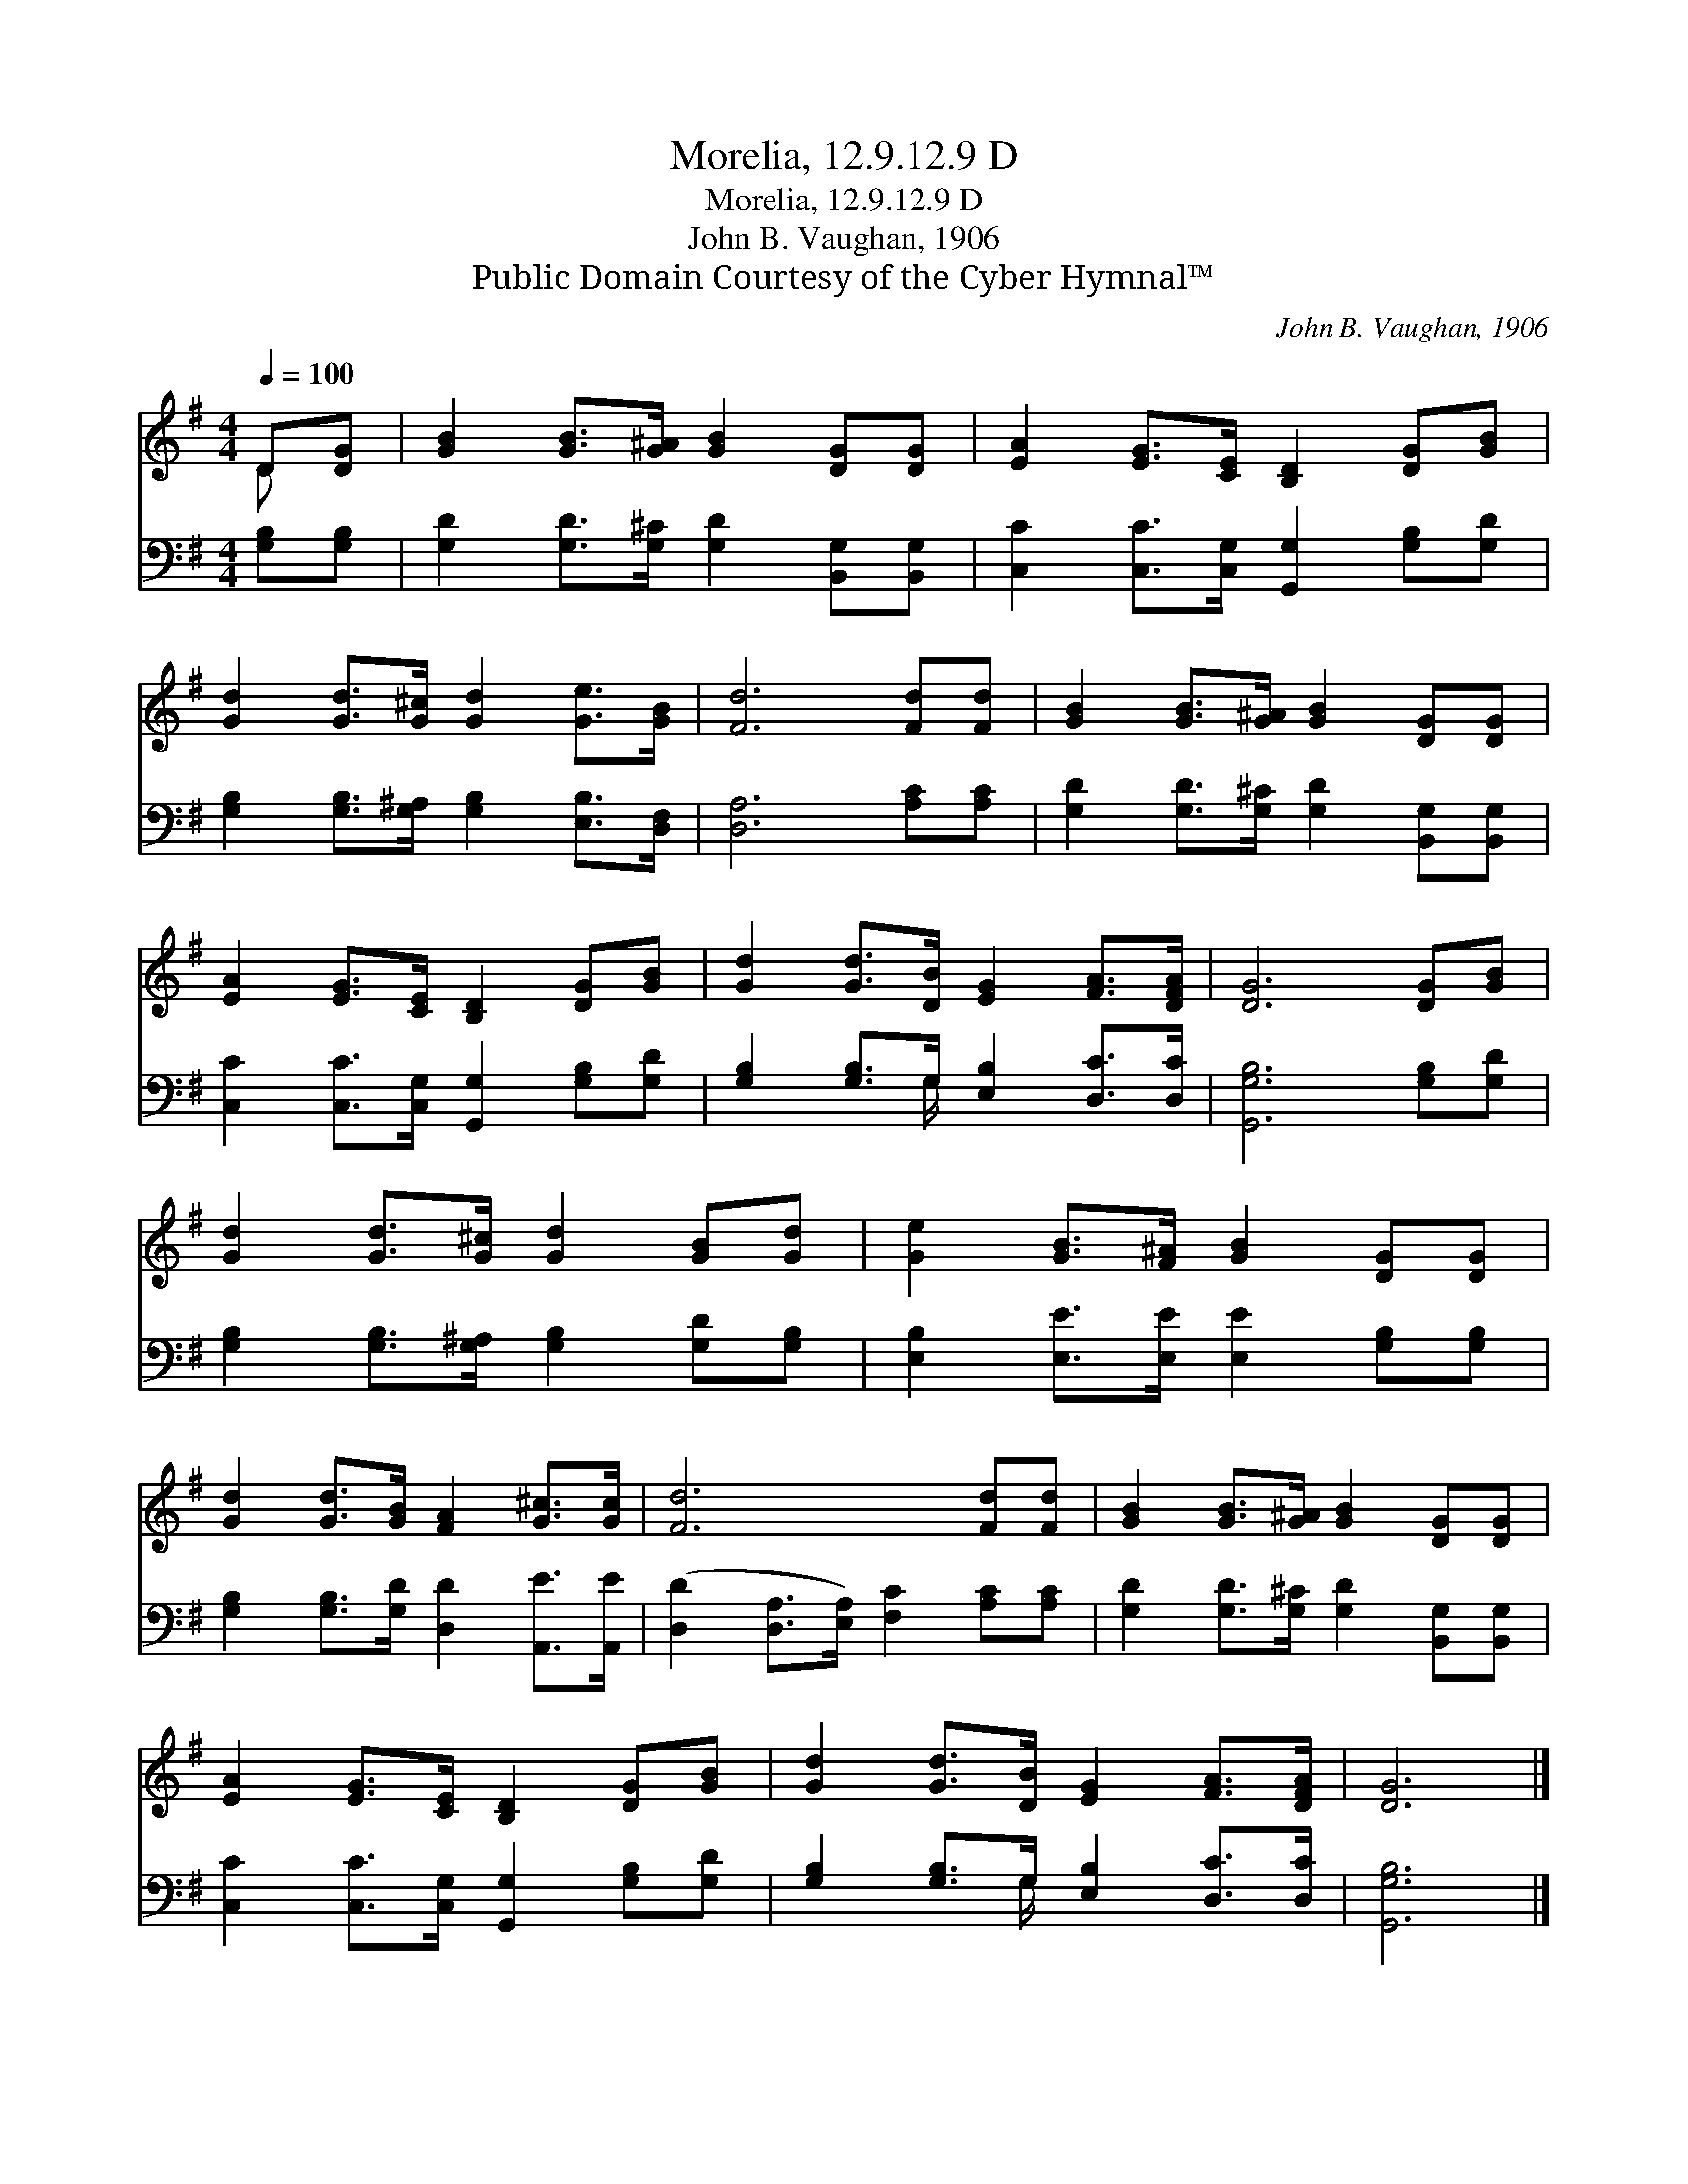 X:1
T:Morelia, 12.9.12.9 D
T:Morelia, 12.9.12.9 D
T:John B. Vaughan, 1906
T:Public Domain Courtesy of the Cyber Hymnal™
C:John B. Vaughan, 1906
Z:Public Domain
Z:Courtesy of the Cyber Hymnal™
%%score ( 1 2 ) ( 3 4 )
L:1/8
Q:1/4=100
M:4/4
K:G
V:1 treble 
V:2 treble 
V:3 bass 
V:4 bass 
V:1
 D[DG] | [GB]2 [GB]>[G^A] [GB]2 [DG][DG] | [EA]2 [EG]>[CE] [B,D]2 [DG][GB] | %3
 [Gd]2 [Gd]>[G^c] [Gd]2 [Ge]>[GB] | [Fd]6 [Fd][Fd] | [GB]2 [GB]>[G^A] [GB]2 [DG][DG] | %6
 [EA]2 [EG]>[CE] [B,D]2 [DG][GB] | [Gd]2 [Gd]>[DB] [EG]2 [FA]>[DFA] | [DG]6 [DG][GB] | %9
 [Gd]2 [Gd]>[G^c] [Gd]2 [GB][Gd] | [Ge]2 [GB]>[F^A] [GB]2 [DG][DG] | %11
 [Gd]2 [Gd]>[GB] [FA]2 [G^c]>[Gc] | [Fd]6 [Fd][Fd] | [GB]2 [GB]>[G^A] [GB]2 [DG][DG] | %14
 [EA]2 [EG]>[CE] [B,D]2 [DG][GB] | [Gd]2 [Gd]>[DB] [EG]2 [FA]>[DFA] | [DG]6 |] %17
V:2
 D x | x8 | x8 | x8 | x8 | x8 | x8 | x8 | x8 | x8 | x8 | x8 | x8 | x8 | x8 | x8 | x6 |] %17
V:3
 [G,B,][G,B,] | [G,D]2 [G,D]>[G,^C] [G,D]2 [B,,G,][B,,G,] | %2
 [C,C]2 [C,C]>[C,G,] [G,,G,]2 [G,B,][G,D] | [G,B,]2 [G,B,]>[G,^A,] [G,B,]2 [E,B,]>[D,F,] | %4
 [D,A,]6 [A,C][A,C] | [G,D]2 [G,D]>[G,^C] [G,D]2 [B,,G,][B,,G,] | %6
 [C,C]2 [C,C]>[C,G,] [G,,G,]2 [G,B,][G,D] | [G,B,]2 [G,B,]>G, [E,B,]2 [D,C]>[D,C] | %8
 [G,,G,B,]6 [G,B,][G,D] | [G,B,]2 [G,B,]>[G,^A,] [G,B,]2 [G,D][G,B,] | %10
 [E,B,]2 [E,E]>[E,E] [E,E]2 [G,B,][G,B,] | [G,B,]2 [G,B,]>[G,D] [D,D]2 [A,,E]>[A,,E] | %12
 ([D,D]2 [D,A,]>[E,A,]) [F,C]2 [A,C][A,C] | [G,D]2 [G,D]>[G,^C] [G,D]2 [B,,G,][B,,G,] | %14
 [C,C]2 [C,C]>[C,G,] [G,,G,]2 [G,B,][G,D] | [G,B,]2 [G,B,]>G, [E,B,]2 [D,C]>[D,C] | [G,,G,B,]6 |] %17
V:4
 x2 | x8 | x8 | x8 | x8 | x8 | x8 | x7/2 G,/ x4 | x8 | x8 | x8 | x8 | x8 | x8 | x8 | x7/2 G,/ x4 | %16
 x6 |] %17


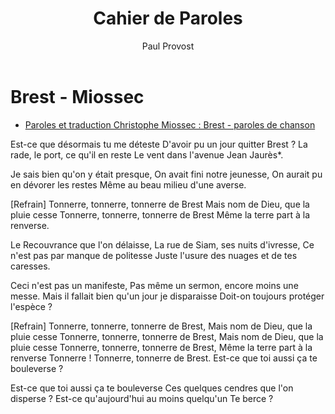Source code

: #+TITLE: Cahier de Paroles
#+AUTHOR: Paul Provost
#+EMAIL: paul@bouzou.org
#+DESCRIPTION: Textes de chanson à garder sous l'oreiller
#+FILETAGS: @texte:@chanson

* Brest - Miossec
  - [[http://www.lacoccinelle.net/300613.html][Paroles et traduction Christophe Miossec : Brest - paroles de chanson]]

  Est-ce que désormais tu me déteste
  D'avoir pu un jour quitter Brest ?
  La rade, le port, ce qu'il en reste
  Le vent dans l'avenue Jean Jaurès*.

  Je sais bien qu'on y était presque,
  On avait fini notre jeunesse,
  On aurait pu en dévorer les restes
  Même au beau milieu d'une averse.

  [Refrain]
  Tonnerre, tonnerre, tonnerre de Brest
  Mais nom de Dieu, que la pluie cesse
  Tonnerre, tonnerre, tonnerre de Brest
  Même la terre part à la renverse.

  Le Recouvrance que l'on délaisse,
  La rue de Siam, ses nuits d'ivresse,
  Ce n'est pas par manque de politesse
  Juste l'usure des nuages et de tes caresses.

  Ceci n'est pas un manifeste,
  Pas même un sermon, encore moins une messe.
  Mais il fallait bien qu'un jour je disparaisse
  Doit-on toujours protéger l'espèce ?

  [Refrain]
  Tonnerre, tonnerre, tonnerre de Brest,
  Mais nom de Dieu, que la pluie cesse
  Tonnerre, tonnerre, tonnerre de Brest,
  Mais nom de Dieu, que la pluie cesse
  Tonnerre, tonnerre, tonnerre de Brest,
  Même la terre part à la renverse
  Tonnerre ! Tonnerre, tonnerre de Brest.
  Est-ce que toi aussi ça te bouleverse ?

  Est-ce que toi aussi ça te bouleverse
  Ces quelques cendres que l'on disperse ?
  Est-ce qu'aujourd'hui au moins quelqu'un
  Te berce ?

——

When you reproduce the data shown above, keep each line exact and omit every picture.

Response for this exercise:
 X:1
T:Morelia, 12.9.12.9 D
T:Morelia, 12.9.12.9 D
T:John B. Vaughan, 1906
T:Public Domain Courtesy of the Cyber Hymnal™
C:John B. Vaughan, 1906
Z:Public Domain
Z:Courtesy of the Cyber Hymnal™
%%score ( 1 2 ) ( 3 4 )
L:1/8
Q:1/4=100
M:4/4
K:G
V:1 treble 
V:2 treble 
V:3 bass 
V:4 bass 
V:1
 D[DG] | [GB]2 [GB]>[G^A] [GB]2 [DG][DG] | [EA]2 [EG]>[CE] [B,D]2 [DG][GB] | %3
 [Gd]2 [Gd]>[G^c] [Gd]2 [Ge]>[GB] | [Fd]6 [Fd][Fd] | [GB]2 [GB]>[G^A] [GB]2 [DG][DG] | %6
 [EA]2 [EG]>[CE] [B,D]2 [DG][GB] | [Gd]2 [Gd]>[DB] [EG]2 [FA]>[DFA] | [DG]6 [DG][GB] | %9
 [Gd]2 [Gd]>[G^c] [Gd]2 [GB][Gd] | [Ge]2 [GB]>[F^A] [GB]2 [DG][DG] | %11
 [Gd]2 [Gd]>[GB] [FA]2 [G^c]>[Gc] | [Fd]6 [Fd][Fd] | [GB]2 [GB]>[G^A] [GB]2 [DG][DG] | %14
 [EA]2 [EG]>[CE] [B,D]2 [DG][GB] | [Gd]2 [Gd]>[DB] [EG]2 [FA]>[DFA] | [DG]6 |] %17
V:2
 D x | x8 | x8 | x8 | x8 | x8 | x8 | x8 | x8 | x8 | x8 | x8 | x8 | x8 | x8 | x8 | x6 |] %17
V:3
 [G,B,][G,B,] | [G,D]2 [G,D]>[G,^C] [G,D]2 [B,,G,][B,,G,] | %2
 [C,C]2 [C,C]>[C,G,] [G,,G,]2 [G,B,][G,D] | [G,B,]2 [G,B,]>[G,^A,] [G,B,]2 [E,B,]>[D,F,] | %4
 [D,A,]6 [A,C][A,C] | [G,D]2 [G,D]>[G,^C] [G,D]2 [B,,G,][B,,G,] | %6
 [C,C]2 [C,C]>[C,G,] [G,,G,]2 [G,B,][G,D] | [G,B,]2 [G,B,]>G, [E,B,]2 [D,C]>[D,C] | %8
 [G,,G,B,]6 [G,B,][G,D] | [G,B,]2 [G,B,]>[G,^A,] [G,B,]2 [G,D][G,B,] | %10
 [E,B,]2 [E,E]>[E,E] [E,E]2 [G,B,][G,B,] | [G,B,]2 [G,B,]>[G,D] [D,D]2 [A,,E]>[A,,E] | %12
 ([D,D]2 [D,A,]>[E,A,]) [F,C]2 [A,C][A,C] | [G,D]2 [G,D]>[G,^C] [G,D]2 [B,,G,][B,,G,] | %14
 [C,C]2 [C,C]>[C,G,] [G,,G,]2 [G,B,][G,D] | [G,B,]2 [G,B,]>G, [E,B,]2 [D,C]>[D,C] | [G,,G,B,]6 |] %17
V:4
 x2 | x8 | x8 | x8 | x8 | x8 | x8 | x7/2 G,/ x4 | x8 | x8 | x8 | x8 | x8 | x8 | x8 | x7/2 G,/ x4 | %16
 x6 |] %17


Source code

: #+TITLE: Cahier de Paroles
#+AUTHOR: Paul Provost
#+EMAIL: paul@bouzou.org
#+DESCRIPTION: Textes de chanson à garder sous l'oreiller
#+FILETAGS: @texte:@chanson

* Brest - Miossec
  - [[http://www.lacoccinelle.net/300613.html][Paroles et traduction Christophe Miossec : Brest - paroles de chanson]]

  Est-ce que désormais tu me déteste
  D'avoir pu un jour quitter Brest ?
  La rade, le port, ce qu'il en reste
  Le vent dans l'avenue Jean Jaurès*.

  Je sais bien qu'on y était presque,
  On avait fini notre jeunesse,
  On aurait pu en dévorer les restes
  Même au beau milieu d'une averse.

  [Refrain]
  Tonnerre, tonnerre, tonnerre de Brest
  Mais nom de Dieu, que la pluie cesse
  Tonnerre, tonnerre, tonnerre de Brest
  Même la terre part à la renverse.

  Le Recouvrance que l'on délaisse,
  La rue de Siam, ses nuits d'ivresse,
  Ce n'est pas par manque de politesse
  Juste l'usure des nuages et de tes caresses.

  Ceci n'est pas un manifeste,
  Pas même un sermon, encore moins une messe.
  Mais il fallait bien qu'un jour je disparaisse
  Doit-on toujours protéger l'espèce ?

  [Refrain]
  Tonnerre, tonnerre, tonnerre de Brest,
  Mais nom de Dieu, que la pluie cesse
  Tonnerre, tonnerre, tonnerre de Brest,
  Mais nom de Dieu, que la pluie cesse
  Tonnerre, tonnerre, tonnerre de Brest,
  Même la terre part à la renverse
  Tonnerre ! Tonnerre, tonnerre de Brest.
  Est-ce que toi aussi ça te bouleverse ?

  Est-ce que toi aussi ça te bouleverse
  Ces quelques cendres que l'on disperse ?
  Est-ce qu'aujourd'hui au moins quelqu'un
  Te berce ?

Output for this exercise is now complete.